RECORD SET:

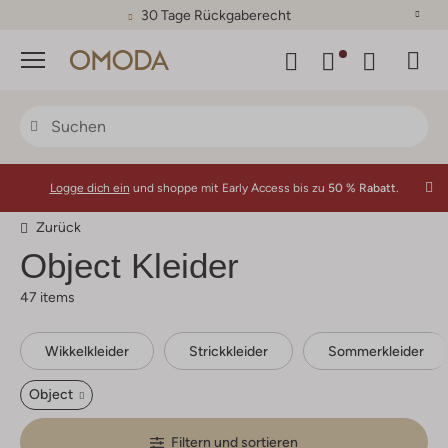
30 Tage Rückgaberecht
Menü
Logge dich ein
und shoppe mit Early Access bis zu
50 % Rabatt.
Zurück
Object Kleider
47 items
Wikkelkleider
Strickkleider
Sommerkleider
Object
Filtern und sortieren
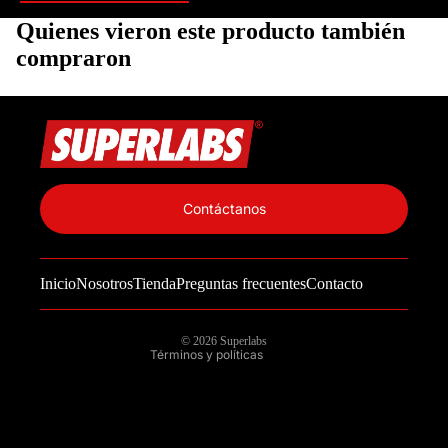
Quienes vieron este producto también
compraron
Política de privacidad
Información de contacto
Contáctanos
Política de reembolso
Términos del servicio
Inicio
Nosotros
Tienda
Preguntas frecuentes
Contacto
Política de envío
Aviso legal
© 2026
Superlabs
Términos y políticas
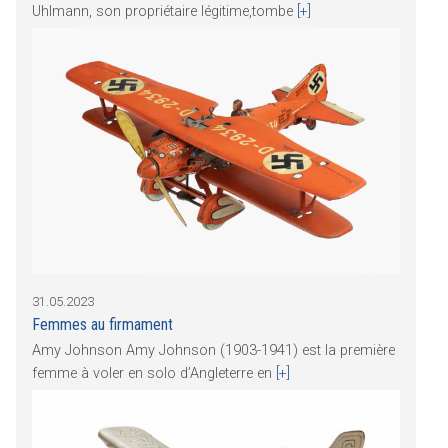
Uhlmann, son propriétaire légitime,tombe
[+]
31.05.2023
Femmes au firmament
Amy Johnson Amy Johnson (1903-1941) est la première
femme à voler en solo d’Angleterre en
[+]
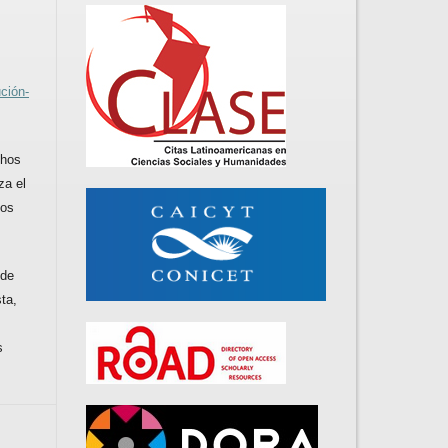
ción-
chos
za el
los
 de
ta,
s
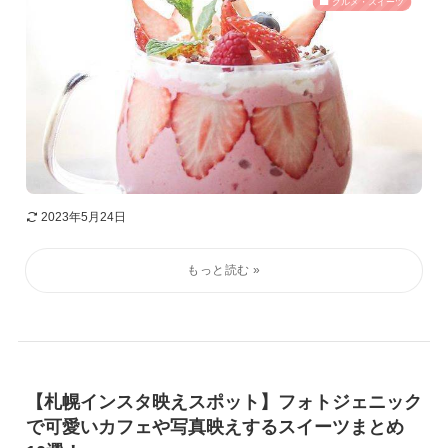
グルメ・スイーツ
2023年5月24日
【札幌インスタ映えスポット】フォトジェニック
で可愛いカフェや写真映えするスイーツまとめ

ASSIGNMENT: Update the listing above so that "items" becomes "Artikel", keeping every other line and word as it stands. Leave the pictures out of your answer.

SOLUTION BELOW:
30 Tage Rückgaberecht
Menü
Logge dich ein
und shoppe mit Early Access bis zu
50 % Rabatt.
Zurück
Object Kleider
47 Artikel
Wikkelkleider
Strickkleider
Sommerkleider
Object
Filtern und sortieren
Quienes vieron este producto también
compraron
Política de privacidad
Información de contacto
Contáctanos
Política de reembolso
Términos del servicio
Inicio
Nosotros
Tienda
Preguntas frecuentes
Contacto
Política de envío
Aviso legal
© 2026
Superlabs
Términos y políticas
Uhlmann, son propriétaire légitime,tombe
[+]
31.05.2023
Femmes au firmament
Amy Johnson Amy Johnson (1903-1941) est la première
femme à voler en solo d’Angleterre en
[+]
ción-
chos
za el
los
 de
ta,
s
グルメ・スイーツ
2023年5月24日
【札幌インスタ映えスポット】フォトジェニック
で可愛いカフェや写真映えするスイーツまとめ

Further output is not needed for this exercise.